Luckily, the interval changed little. MacDonald scored his second shortly into the second half. The question was now a case of ‘how good could it be’? That was being asked even louder when they were reduced to 10 men when Barry Moore got himself sent off for abusive language. Mind you, it wasn’t all plain sailing and this Boro’ side were not the most defensively resolute. Woking bagged a consolation goal on 65 minutes thanks to Grant Payne.
Boro’ didn’t quite ease up for the final 25 minutes. It was more a case that Woking had belatedly got their act together and decided that absolute humiliation was not the order of the day. If any hopes of a comeback were starting to spread through the Kingfield Road End, Kirk Jackson made sure they were nipped in the bud; making it 5-1 just three minutes after Payne’s consolation.
Kirk was one of five-or-six veterans from the Boro’ side that lost 4-1 at home to Woking just seven months beforehand. Hopefully it felt like a cathartic release for the Barnsley boy.
Woking 1-5 Stevenage Borough: What happened next?
In the short term, this stonking win reduced our goal difference to -1; lifting us to the lofty heights of 14th in the table. The Cards, on the other hand, slipped into the drop zone on goal difference. It was a delightful way to end September. But we couldn’t revel in this victory that much. If anything, it was all a bit pyrrhic – not least for Wayne Turner.

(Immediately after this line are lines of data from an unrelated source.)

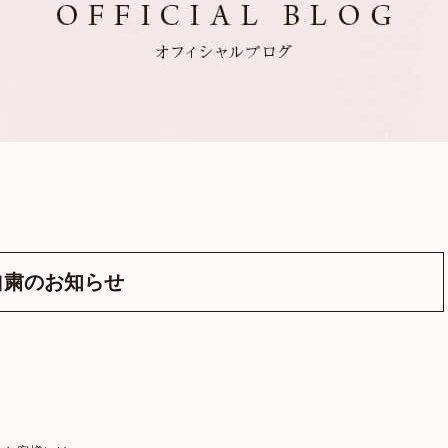
自粛のお知らせ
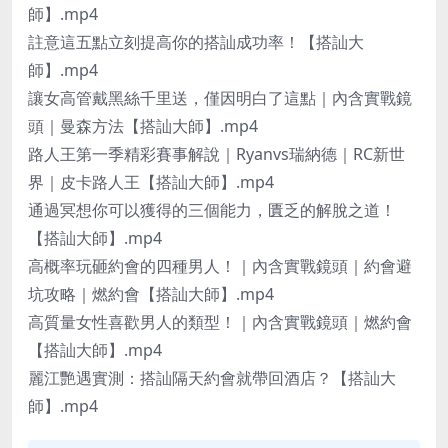
師】.mp4
註意這五點立刻提高你的搭訕成功率！【搭訕大
師】.mp4
讓女高管戴黑絲千里送，僅因明白了這點｜內含實戰鏡
頭｜曼森方法【搭訕大師】.mp4
路人王第一季精彩賽事解說｜Ryanvs瑞納德｜RC新世
界｜皮卡路人王【搭訕大師】.mp4
通過冥想你可以獲得的三個能力，匱乏的解脫之道！
【搭訕大師】.mp4
高概率玩砸約會的四種男人！｜內含實戰鏡頭｜約會避
坑攻略｜燃約會【搭訕大師】.mp4
高質量女性喜歡男人的類型！｜內含實戰鏡頭｜燃約會
【搭訕大師】.mp4
麗江艷遇實測：搭訕隔天約會就帶回酒店？【搭訕大
師】.mp4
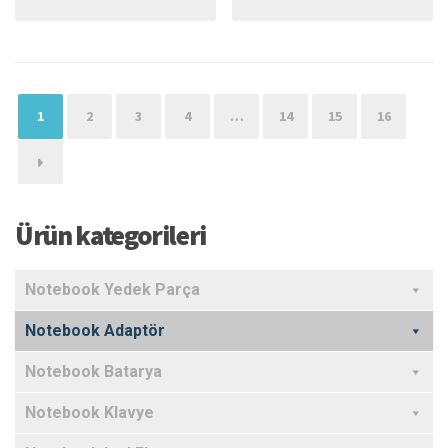
1
2
3
4
…
14
15
16
→
Ürün kategorileri
Notebook Yedek Parça
Notebook Adaptör
Notebook Batarya
Notebook Klavye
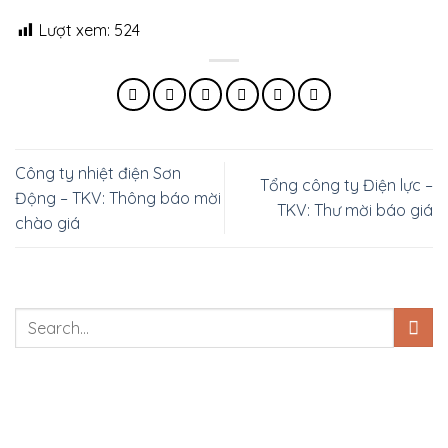
Lượt xem:
524
Công ty nhiệt điện Sơn
Tổng công ty Điện lực –
Động – TKV: Thông báo mời
TKV: Thư mời báo giá
chào giá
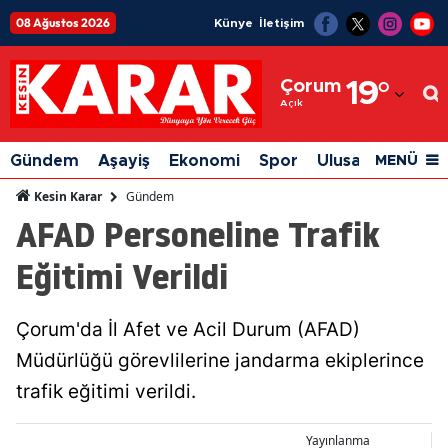
08 Ağustos 2026
Künye
İletişim
Adana
Çorum
19
°
Adıyaman
Açık
Afyonkarahisar
Gündem
Aşayiş
Ekonomi
Spor
Ulusal
Siyaset
MENÜ
Ağrı
Gündem
Kesin Karar
AFAD Personeline Trafik
Amasya
Eğitimi Verildi
Ankara
Antalya
Çorum'da İl Afet ve Acil Durum (AFAD)
Artvin
Müdürlüğü görevlilerine jandarma ekiplerince
Aydın
trafik eğitimi verildi.
Balıkesir
Yayınlanma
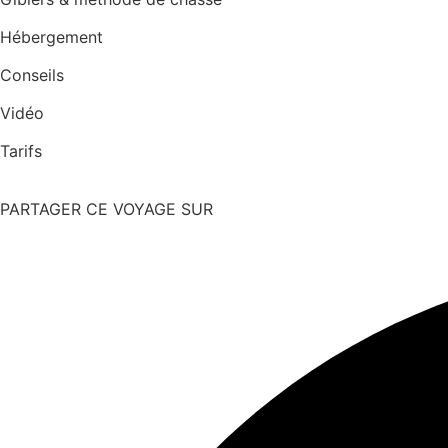
Hébergement
Conseils
Vidéo
Tarifs
PARTAGER CE VOYAGE SUR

Fact alert: this was Turner’s LAST-EVER three points as Boro’ boss.
Yep, that’s right – and a clear sign of how awful things were to get. Not that we should necessarily overlook victories over Swansea City (LDV Trophy), Grays Athletic, or Hastings United (both FA Cup) in the following weeks, but they were only cup ties. It was 11 games and exactly three months until we won in the league again. That was a five-goal romp too; GW’s Farnborough put to the sword on 28 December. We’d booted out Turner two days before after defeat at Kettering saw us go bottom.

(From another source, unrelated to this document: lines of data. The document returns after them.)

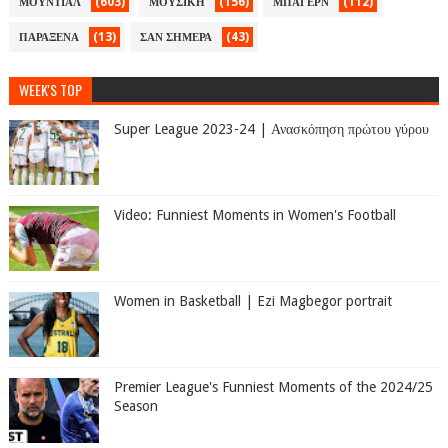
(603)
(156)
(112)
ΜΟΥΝΤΙΑΛ
ΜΟΥΣΙΚΗ
ΜΠΑΓΕΡΝ
(13)
(43)
ΠΑΡΑΞΕΝΑ
ΣΑΝ ΣΗΜΕΡΑ
WEEK'S TOP
Super League 2023-24 | Ανασκόπηση πρώτου γύρου
Video: Funniest Moments in Women's Football
Women in Basketball | Ezi Magbegor portrait
Premier League's Funniest Moments of the 2024/25
Season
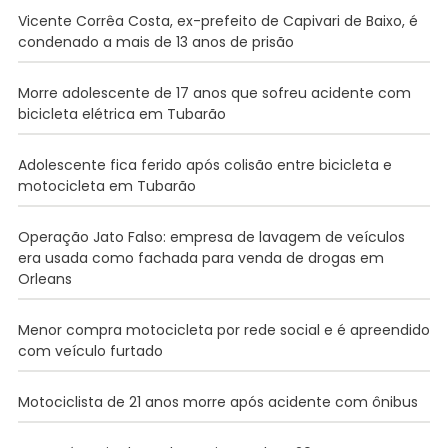
Vicente Corrêa Costa, ex-prefeito de Capivari de Baixo, é
condenado a mais de 13 anos de prisão
Morre adolescente de 17 anos que sofreu acidente com
bicicleta elétrica em Tubarão
Adolescente fica ferido após colisão entre bicicleta e
motocicleta em Tubarão
Operação Jato Falso: empresa de lavagem de veículos
era usada como fachada para venda de drogas em
Orleans
Menor compra motocicleta por rede social e é apreendido
com veículo furtado
Motociclista de 21 anos morre após acidente com ônibus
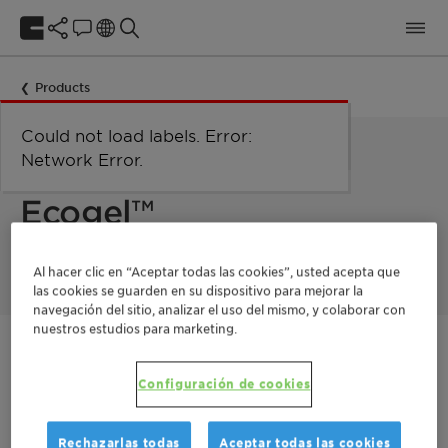
Products
Could not load labels. Error:
Network Error
Network Error.
THE NATURAL SILKY EMULSI-GELLING AGENT
Ecogel™
Al hacer clic en “Aceptar todas las cookies”, usted acepta que
las cookies se guarden en su dispositivo para mejorar la
navegación del sitio, analizar el uso del mismo, y colaborar con
nuestros estudios para marketing.
Póngase en contacto
Configuración de cookies
Documentation
Rechazarlas todas
Aceptar todas las cookies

It was a far cry from the halcyon afternoon at Kingfield. But what about the Cards? By the time we would win again in the league, they’d at least managed four victories of their own. As we sunk to the foot of the table on Boxing Day 2002, Woking sat three points above the relegation zone. Their goal difference was twice as worse as ours (-24 vs -12) – but they at least had points to their name. Maybe part of that was binning Geoff Chapple as boss in October?
We met again, this time at Broadhall Way, on 15 March 2003. Both of us were now on a bit more of an even keel. It was reflected in our 1-1 draw that day; the result leaving us one point behind them – but, crucially, not in the relegation zone. Bizarrely, our goal difference at this point was 0.

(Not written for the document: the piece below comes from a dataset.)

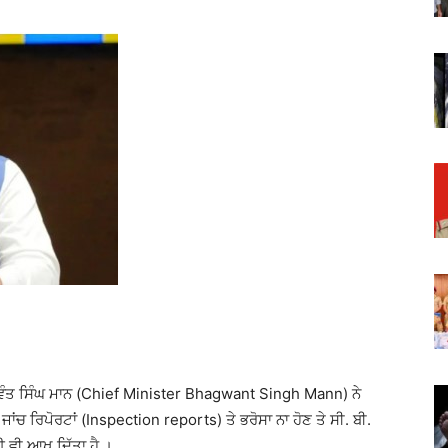
ਭਗਵੰਤ ਸਿੰਘ ਮਾਨ (Chief Minister Bhagwant Singh Mann) ਨੇ
ਾਂਚ ਰਿਪੋਰਟਾਂ (Inspection reports) ਤੇ ਭਰੋਸਾ ਨਾ ਹੋਣ ਤੇ ਸੀ. ਬੀ.
ਈ ਵੀ ਆਖ ਦਿੱਤਾ ਹੈ ।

By the end of the season, history will record that we soared up to 12th in the table; wrapping up a fifth straight St Woking Day in late April. Woking may have rallied after Chapple’s dismissal, but it wasn’t a comfortable end to the campaign. It needed a final day home win against Telford United to secure their Conference status; Nuneaton Borough losing at home to Farnborough and allowing the Cards to leapfrog them into the sunlit uplands of league survival.